По пути домой мама взяла меня под руку. Я не возражал, потому что она выглядит теперь такой старой (ей пятьдесят три), что никто уже не примет нас за любовников. Когда мы подошли к Глициниевой аллее, мама вонзила мне в руку ногти и сказала:

– Не хочу идти домой.

Она произнесла это с интонацией маленького ребенка. Когда я спросил почему, мама ответила:

– Причины три: Джордж, Рози и Уильям. – Увидев мое лицо, она добавила: – С ними так тяжело, Адриан. – Она опустилась на низенькое ограждение, на котором росло что-то подозрительно синее, и закурила. – С ними нет ни минуты покоя. А Новый Пес меня только раздражает. Я впустую трачу свою жизнь.

Я поспешил ей возразить:

– Нет-нет, не впустую.

Но больше ничего придумать не смог. Пик маминой жизни пришелся, по-видимому, на 1982 год, когда она сбежала в Шеффилд с нашим соседом, гадом Лукасом.

– Только посмотри, сколько букв понаставила Пандора перед своей фамилией и после нее. – Мама разгладила скомканную предвыборную листовку, и мы заглянули в нее. – Она доктор, бакалавр искусств, магистр искусств, доктор философии, а завтра она будет еще и ЧП. А после моей фамилии нет совсем ничего, а перед фамилией – лишь «миссис», – с горечью сказала мама. – И еще, – добавила она, – Пандора говорит на шести языках.
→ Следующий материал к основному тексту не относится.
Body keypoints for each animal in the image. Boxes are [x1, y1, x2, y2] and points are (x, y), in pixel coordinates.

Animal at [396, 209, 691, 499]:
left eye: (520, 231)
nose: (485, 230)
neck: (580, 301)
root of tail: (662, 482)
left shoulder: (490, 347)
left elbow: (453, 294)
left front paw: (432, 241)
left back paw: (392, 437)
А я только и могу, что сказать на испанском «Два пива, пожалуйста».

Тут из-за угла дома выползла старуха в инвалидном каркасе и заорала:

– Вы помяли мои аубриэтии.

Я понятия не имел, о чем она говорит, но извинился перед владелицей ограды, и мы пошли дальше.


Пока я ждал, когда разморозится в микроволновке лазанья из супермаркета «Сайнсбери», зазвонил телефон. Это был Иван Брейтуэйт, отец Пандоры. Он спросил, дома ли мама.

Я вежливо ответил:

– Здравствуйте, Иван, это Адриан.

– А, здравствуй, – сказал он без особого восторга. – Я думал, ты в Лондоне. Что-то читал про тебя в «Санди таймс», по поводу то ли еды, то ли бурды.
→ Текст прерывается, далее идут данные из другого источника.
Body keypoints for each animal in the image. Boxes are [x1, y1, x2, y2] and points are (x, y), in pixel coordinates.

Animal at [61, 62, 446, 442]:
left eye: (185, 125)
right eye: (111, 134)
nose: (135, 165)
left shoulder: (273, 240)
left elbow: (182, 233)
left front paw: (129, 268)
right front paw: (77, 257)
Дорогой Дневник, неужели гнусный пасквиль А. А. Гилла всю оставшуюся жизнь будет следовать за мной по пятам? Может, мне связаться с Чарли Давкотом и попросить его написать А. А. Гиллу письмо с угрозой подать в суд, если упомянутый А. А. Гилл не заберет назад свое вздорное утверждение насчет сосисок?

Я крикнул маме, чтобы взяла трубку. Она вошла на кухню с Уильямом, болтавшимся на уровне ее ляжек, и передала малыша мне:

– Не опускай его на пол, он притворяется, будто тонет в открытом море. – После чего сказала в телефонную трубку: – Иван, как чудесно, что ты позвонил.

И замолчала, лишь время от времени кивая (Ивану Брейтуэйту всегда нравился звук собственного голоса). Наконец маме удалось вставить слово:

– Разумеется, мы с радостью поможем, встретимся через полчасика.

Мама положила трубку, ее усталые глаза блестели от возбуждения.

– Мы нужны, Адриан! – крикнула она. – Пандоре не хватает машин и водителей, чтобы доставить на избирательные участки пожилых избирателей.

– Бензин оплатят? – поинтересовался я, как мне показалось, не без оснований.

Мамино лицо помрачнело.

– У нас есть шанс скинуть с нагретого места этот жирный мешок с дерьмом, Арнольда Тафтона, а ты мелочишься из-за нескольких галлонов бензина, – сказала она и взяла косметичку, которая у мамы всегда на расстоянии вытянутой руки.

К тому времени, когда она закрасила свое лицо, было два часа дня. Я не спал уже восемнадцать часов.

Свою временную штаб-квартиру Лейбористская партия устроила в брошенной кондитерской, которая располагается в мрачном ряду старых лавчонок на окраине Эшби-де-ла-Зух. С одной стороны от кондитерской – парикмахерская «Мадам Жоли», где под металлическими колпаками сидело несколько мадам, мало похожих на Жоли. С другой стороны от штаб-квартиры находится магазин футонов. Из окна футоновой лавки выглядывал господин с отвислыми усами, посетителей в магазине не было и, судя по безутешному лицу господина, не было никогда. Футоновая революция прошла мимо Эшби-де-ла-Зух.